= Maria Rita Valdez =

Afro-Latina rancher and farmer

María Rita Valdez (c. 1791–1854) also known as Maria Rita Valdez Villa, was an Californio rancher and farmer. Her 4,500-acre ranch, El Rancho Rodeo de las Aguas, later became the Los Angeles County city of Beverly Hills.

== Biography ==
Valdez was born in New Spain in about 1791 to Sebastiana and Eugenio Valdez. Her mother was the daughter of Luis and Maria Quintero, two of the original settlers of Pueblo de Los Angeles (present-day Los Angeles, California). Her great-grandfather was an enslaved African.

Maria married Spanish soldier, Vicente Fernando Villa, in 1808. The couple had three children.
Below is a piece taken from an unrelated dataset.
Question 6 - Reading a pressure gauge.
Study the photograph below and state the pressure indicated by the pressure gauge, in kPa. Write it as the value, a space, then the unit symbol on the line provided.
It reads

In the 1830s, after her husband's death, Valdez was granted the roughly 4,500-acre El Rancho Rodeo de las Aguas where she ran a cattle ranch, farm and garden. Her adobe was located at what is now Alpine Drive and Sunset Boulevard. Valdez had paid employees, most of whom were native to the area.

In 1854, Valdez sold the ranch to investors Henry Hancock and Benjamin D. Wilson for $4,000.

The Beverly Hills Hotel now stands near the site of her home. A nearby plaque commemorates Valdez and her ranch.